Goods-producing employment — C
The decrease in manufacturing jobs as a percentage of the overall workforce helps diversify almost any metro economy. The percentage of manufacturing jobs in the overall workforce was 17.2% in September 2012, unchanged from the 17.2% in September 2011.
This measure speaks to the risk in a local economy from being heavily weighted toward sectors that have been under economic pressure. One of the fundamental principles of reducing risk is diversification.
Metro area Unemployment rate — B+
The area unemployment rate, an important gauge in the health of the metro labor market, posted declines in the first quarter. Unemployment in September was estimated at 4.9%, compared to 6% in September 2011.
Like non-farm employment, the local unemployment rate is also often quoted. Increases in the unemployment rate are correlated with declines in consumer confidence. The unemployment rate is an important gauge of the health of the local labor market.
Sales and Use tax collections — C
Sales tax collections in the region have shown relatively steady gains since 2010. The tax collections, which are good indicators of regional consumer confidence, were up in Benton, Madison and Washington counties to $6.703 million during August 2012 — compared to $6.256 million in August 2011.
Sales and use tax collections provide an insight into both the total income and change in total income in an area as well as how consumers are responding to new information about the health of the national and local economy. Obviously, this measure is tied to retail activity.
Building Permit (housing) valuation — B+
The total value of permits issued in the first quarter (measured in a three-month rolling average) were higher than those in the third quarter of 2011. The rolling average in September was $27.791 million, ahead of the $22.784 million in September 2011.
Residential building is an indicator of current and expected population growth. As new households are created they induce growth in retail, education services, health care services and other types of businesses that provide goods and services to households. Also, new construction provides employment and tax revenues.
Hospitality employment — B-
Hospitality employment in Northwest Arkansas has trended positive for several quarters. September 2012 saw 20,400 jobs in the regional hospitality sector, up from the 19,200 jobs in September 2011.
Growth in the hospitality and leisure sector as measured by growth in employment is included because of the emphasis on creating quality of place in local economic development initiatives.
Unlike enplanements/deplanements, which August or August not be tied to activity in restaurants, hotels, and cultural venues, hospitality and leisure employment most certainly are influenced by growth of these activities. Another possible measure is hospitality-related tax collections.

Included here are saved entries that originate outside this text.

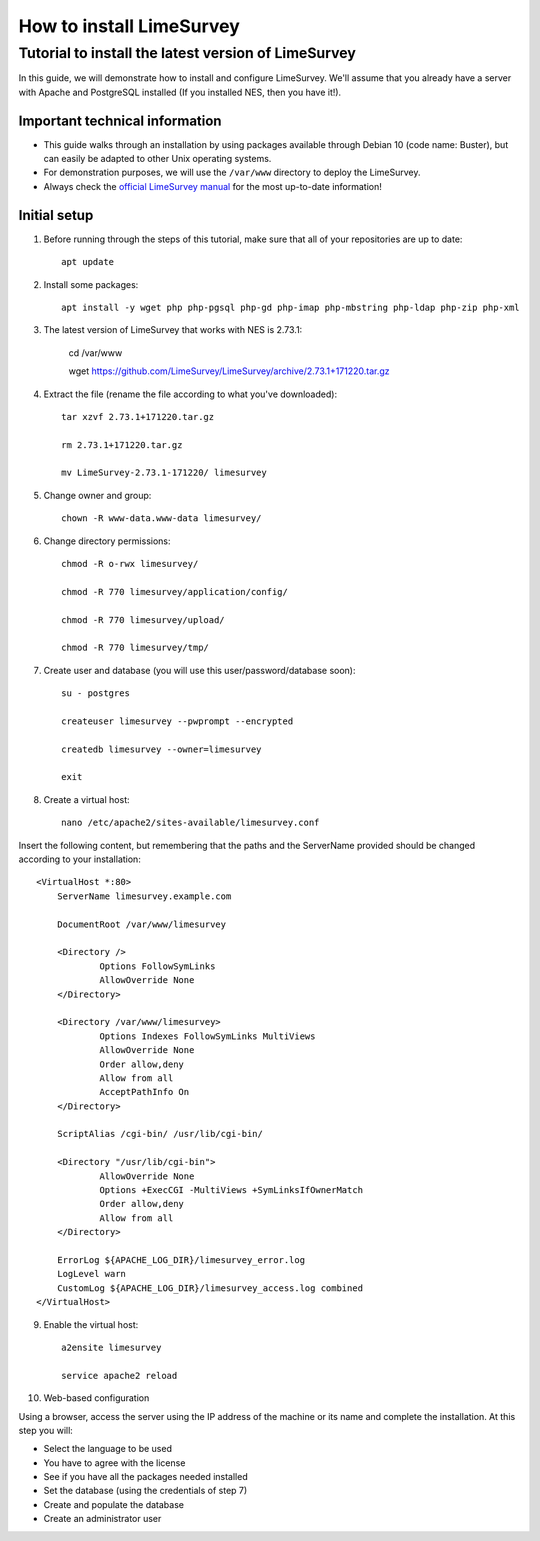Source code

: .. _how-to-install-limesurvey:

How to install LimeSurvey
=========================

.. _tutorial-to-install-the-latest-version-of-limesurvey:

Tutorial to install the latest version of LimeSurvey
----------------------------------------------------

In this guide, we will demonstrate how to install and configure LimeSurvey. We'll assume that you already have a server with Apache and PostgreSQL installed (If you installed NES, then you have it!).

.. _important-technical-information:

Important technical information
```````````````````````````````
* This guide walks through an installation by using packages available through Debian 10 (code name: Buster), but can easily be adapted to other Unix operating systems.
* For demonstration purposes, we will use the ``/var/www`` directory to deploy the LimeSurvey.
* Always check the `official LimeSurvey manual <https://manual.limesurvey.org/>`_ for the most up-to-date information!

.. _initial-setup-limesurvey:

Initial setup
`````````````
1. Before running through the steps of this tutorial, make sure that all of your repositories are up to date::

    apt update

2. Install some packages::

    apt install -y wget php php-pgsql php-gd php-imap php-mbstring php-ldap php-zip php-xml

3. The latest version of LimeSurvey that works with NES is 2.73.1:

    cd /var/www

    wget https://github.com/LimeSurvey/LimeSurvey/archive/2.73.1+171220.tar.gz

4. Extract the file (rename the file according to what you've downloaded)::

    tar xzvf 2.73.1+171220.tar.gz

    rm 2.73.1+171220.tar.gz

    mv LimeSurvey-2.73.1-171220/ limesurvey

5. Change owner and group::

    chown -R www-data.www-data limesurvey/

6. Change directory permissions::

    chmod -R o-rwx limesurvey/

    chmod -R 770 limesurvey/application/config/

    chmod -R 770 limesurvey/upload/

    chmod -R 770 limesurvey/tmp/
 
7. Create user and database (you will use this user/password/database soon)::

    su - postgres

    createuser limesurvey --pwprompt --encrypted

    createdb limesurvey --owner=limesurvey

    exit

8. Create a virtual host::

    nano /etc/apache2/sites-available/limesurvey.conf

Insert the following content, but remembering that the paths and the ServerName provided should be changed according to your installation::

    <VirtualHost *:80>
  	ServerName limesurvey.example.com

    	DocumentRoot /var/www/limesurvey

    	<Directory />
    	    	Options FollowSymLinks
    	    	AllowOverride None
    	</Directory>

    	<Directory /var/www/limesurvey>
    	    	Options Indexes FollowSymLinks MultiViews
    	    	AllowOverride None
    	    	Order allow,deny
    	    	Allow from all
    	    	AcceptPathInfo On
    	</Directory>

    	ScriptAlias /cgi-bin/ /usr/lib/cgi-bin/

    	<Directory "/usr/lib/cgi-bin">
    	    	AllowOverride None
    	    	Options +ExecCGI -MultiViews +SymLinksIfOwnerMatch
    	    	Order allow,deny
    	    	Allow from all
    	</Directory>

    	ErrorLog ${APACHE_LOG_DIR}/limesurvey_error.log
    	LogLevel warn
    	CustomLog ${APACHE_LOG_DIR}/limesurvey_access.log combined
    </VirtualHost>

9. Enable the virtual host::

    a2ensite limesurvey

    service apache2 reload

10. Web-based configuration

Using a browser, access the server using the IP address of the machine or its name and complete the installation. At this step you will:

* Select the language to be used
* You have to agree with the license
* See if you have all the packages needed installed
* Set the database (using the credentials of step 7)
* Create and populate the database 
* Create an administrator user


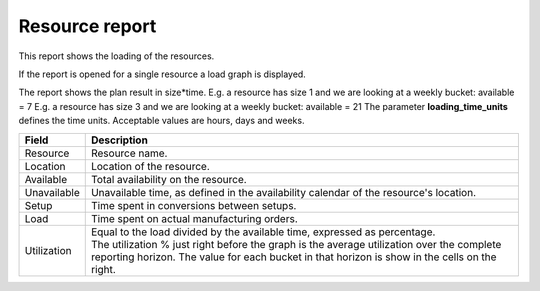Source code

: ===============
Resource report
===============

This report shows the loading of the resources.

If the report is opened for a single resource a load graph is displayed.

The report shows the plan result in size*time.
E.g. a resource has size 1 and we are looking at a weekly bucket: available = 7
E.g. a resource has size 3 and we are looking at a weekly bucket: available = 21
The parameter **loading_time_units** defines the time units. Acceptable values are hours, days and weeks.

================= ==============================================================================
Field             Description
================= ==============================================================================
Resource          Resource name.
Location          Location of the resource.
Available         Total availability on the resource.
Unavailable       Unavailable time, as defined in the availability calendar of the resource's
                  location.
Setup             Time spent in conversions between setups.
Load              Time spent on actual manufacturing orders.
Utilization       | Equal to the load divided by the available time, expressed as percentage.
                  | The utilization % just right before the graph is the average utilization
                    over the complete reporting horizon. The value for each bucket in that
                    horizon is show in the cells on the right.
================= ==============================================================================

.. image:: ../_images/resource-report-single.png
   :alt: Resource report for a single resource

.. image:: ../_images/resource-report-graph.png
   :alt: Resource report as a graph

.. image:: ../_images/resource-report-table.png
   :alt: Resource report as a table
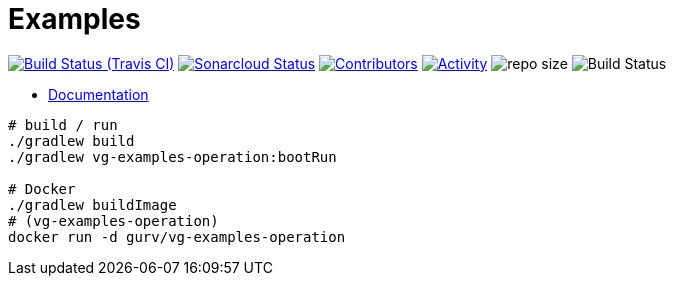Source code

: = Examples

image:https://img.shields.io/travis/gurv/vg-examples/master.svg[Build Status (Travis CI),link=https://travis-ci.org/gurv/examples]
image:https://sonarcloud.io/api/project_badges/measure?project=io.github.gurv:examples&metric=alert_status[Sonarcloud Status,link=https://sonarcloud.io/dashboard?id=io.github.gurv%3Aexamples]
image:https://img.shields.io/github/contributors/gurv/vg-examples.svg[Contributors,link=https://github.com/gurv/vg-examples/graphs/contributors]
image:https://img.shields.io/github/commit-activity/m/gurv/vg-examples.svg[Activity,link=https://github.com/gurv/vg-examples/pulse]
image:https://img.shields.io/github/repo-size/gurv/vg-examples.svg[repo size]
image:https://dev.azure.com/gurv/vg/_apis/build/status/vg-examples?branchName=master[Build Status]

* https://gurv.github.io/vg-doc/index.html[Documentation]

```
# build / run
./gradlew build
./gradlew vg-examples-operation:bootRun

# Docker
./gradlew buildImage
# (vg-examples-operation)
docker run -d gurv/vg-examples-operation
```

Manufacturing employment — B
Manufacturing employment in the region showed signs of stability during the quarter. Sector employment in September 2012 was 28,000, up from the 27,300 during September 2011. Employment in the sector is down more than 18% from more than a decade ago when January 2002 manufacturing employment in the metro area stood at 34,300.
Construction employment — C+
This sector, which includes mining/natural resources employment, saw gains in employment compared to the third quarter of 2011, ending September with 8,000 jobs, up over the 7,800 jobs in September 2011.
The rationale for including construction employment is similar to that for building permits. The employment measure is influenced by changes in both the residential and commercial real estate markets.
Obviously, new space implies new residents and new businesses.